A decisão sobre a criação dos índices nas heaps deve considerar ainda informações lógicas e operacionais. Eu considero que o fatores mais relevantes nessa categoria sejam:

  • A durabilidade dos dados, isso é, se a tabela armazena dados duráveis ou se passa frequentemente por processos de exclusão em massa dos seus registros;
  • A frequência com que são executadas consultas (SELECTs) sobre esses dados; lembre-se que índices ajudam na performance dos SELECTs, mas impactam na performance UPDATEs, DELETEs e INSERTs.
  • A relevância das consultas executadas sobre essas heaps; quando se lida com tabelas muito grandes, muitas vezes é vantajoso criar um índice mesmo que estes dados sejam apagados depois de um pequeno período de processamento.

Conclusão

Identificar as heaps é muito mais fácil do que decidir se elas devem ser convertidas em tabelas com índices clusterizados ou tabelas com índices columnstore clusterizados.
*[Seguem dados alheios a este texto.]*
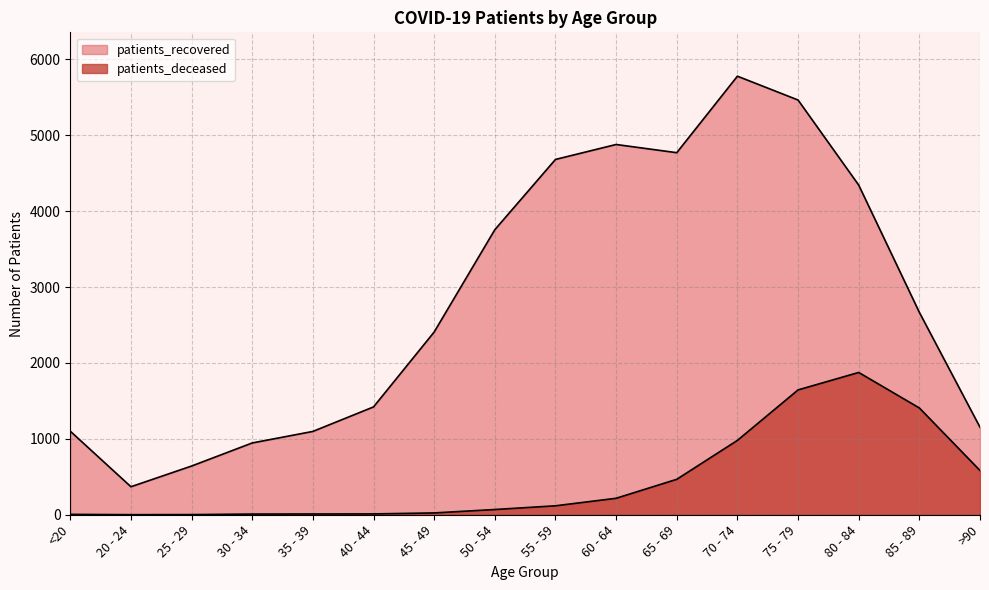

True or false: patients_deceased and patients_recovered intersect in this chart.

False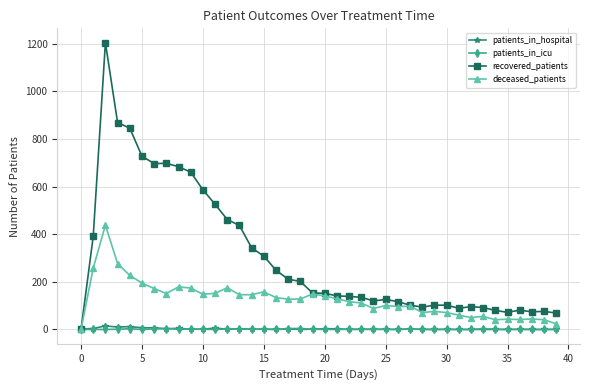

Which series has the largest range (max minus min)?

recovered_patients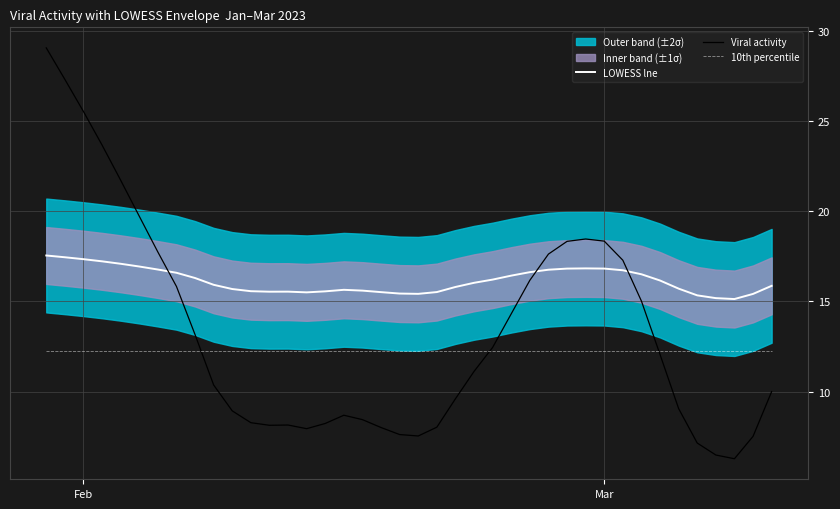

What is the difference between the maximum and minimum values in the Viral activity series?

22.8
Aqui, apresentei um script para trazer informações básicas sobre as heaps existentes, mas a análise dos resultados gerados por este script vai exigir outras informações, que envolverão o arquiteto da aplicação, o administrador do banco e o time de desenvolvedores.

No entanto, volto a repetir: toda tabela do SQL Server merece ter um índice clusterizado ou um índice columnstore clusterizado. Heaps podem existir no seu banco, mas devem ser tratadas como exceções, necessárias em situações bastante específicas.